Sandiaga menekankan, kebijakan penggunaan produk lokal juga dilakukan oleh banyak negara lain di dunia, seperti China dan Amerika Serikat, untuk mendorong ekonomi dalam negeri.
Ketua LKPP Azwar Anas yang juga hadir dalam diskusi itu mengatakan, pemkot kini tidak perlu bingung lagi untuk mendaftarkan produknya ke dalam e-katalog pemerintah maupun e-katalog lokal. Sebab, tahapannya kini dipermudah, dan tidak ada lagi negosiasi harga. “Harga kini mengikuti rata-rata pasar.
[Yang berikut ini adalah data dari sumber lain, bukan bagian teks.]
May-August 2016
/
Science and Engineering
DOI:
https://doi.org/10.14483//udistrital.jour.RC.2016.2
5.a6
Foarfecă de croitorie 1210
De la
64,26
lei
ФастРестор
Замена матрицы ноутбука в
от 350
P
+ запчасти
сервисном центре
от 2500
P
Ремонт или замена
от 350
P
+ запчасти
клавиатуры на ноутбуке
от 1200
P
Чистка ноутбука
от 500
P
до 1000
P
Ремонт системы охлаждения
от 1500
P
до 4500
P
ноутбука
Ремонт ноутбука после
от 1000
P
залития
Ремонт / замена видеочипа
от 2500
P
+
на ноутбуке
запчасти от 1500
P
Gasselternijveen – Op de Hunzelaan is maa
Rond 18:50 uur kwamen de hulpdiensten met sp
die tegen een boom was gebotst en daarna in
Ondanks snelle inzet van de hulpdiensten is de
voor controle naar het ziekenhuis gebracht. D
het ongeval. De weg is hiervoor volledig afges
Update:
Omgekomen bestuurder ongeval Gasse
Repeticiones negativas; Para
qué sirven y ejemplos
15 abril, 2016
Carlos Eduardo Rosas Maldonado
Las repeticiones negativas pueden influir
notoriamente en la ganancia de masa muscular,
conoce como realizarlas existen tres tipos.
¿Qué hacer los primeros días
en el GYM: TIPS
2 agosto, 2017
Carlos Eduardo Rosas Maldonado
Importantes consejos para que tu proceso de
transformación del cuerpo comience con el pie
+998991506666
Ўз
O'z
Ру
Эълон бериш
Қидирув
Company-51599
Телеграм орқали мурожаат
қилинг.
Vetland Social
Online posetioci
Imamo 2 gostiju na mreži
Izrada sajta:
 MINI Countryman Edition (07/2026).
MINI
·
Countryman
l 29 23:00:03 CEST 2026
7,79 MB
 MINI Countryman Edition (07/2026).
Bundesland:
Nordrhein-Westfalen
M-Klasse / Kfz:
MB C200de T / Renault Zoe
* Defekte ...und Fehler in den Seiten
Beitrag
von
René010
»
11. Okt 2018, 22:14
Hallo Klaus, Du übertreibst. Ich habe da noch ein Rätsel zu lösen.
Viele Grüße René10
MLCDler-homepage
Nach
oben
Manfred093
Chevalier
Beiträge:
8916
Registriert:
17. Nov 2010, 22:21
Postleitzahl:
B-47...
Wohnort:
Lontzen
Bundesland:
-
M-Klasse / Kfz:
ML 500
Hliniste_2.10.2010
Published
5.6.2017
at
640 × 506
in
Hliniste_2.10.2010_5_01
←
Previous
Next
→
Kalau ada harga yang lebih tinggi dari harga pasar, produk itu akan dibekukan,” katanya.
Saat ini, LKPP juga membekukan sekitar 13.000 produk impor di dalam e-katalog. Untuk memudahkan pembayaran, pemerintah pada Oktober, tahun ini, juga akan meluncurkan kartu kredit pemerintah. Selama ini, kendala dalam pembelian barang/jasa produk UMKM dan koperasi ialah harus dibayar tunai secepat mungkin. Adapun pengaturan anggaran daerah tidak memungkinkan itu dilakukan. Pengadaan kartu kredit pemerintah ini, menurut Anas, akan menjadi solusi pembayaran bagi pemerintah daerah dalam menggunakan produk lokal.
Penggunaan produk lokal pun secara nyata mendukung pertumbuhan ekonomi. Jika transaksi produk lokal mencapai Rp 400 triliun saja, lanjut Anas, dapat menyumbang pertumbuhan ekonomi sekitar 1,71 persen. Saat ini, pemerintah menargetkan nilai transaksi produk lokal mencapai Rp 600 triliun.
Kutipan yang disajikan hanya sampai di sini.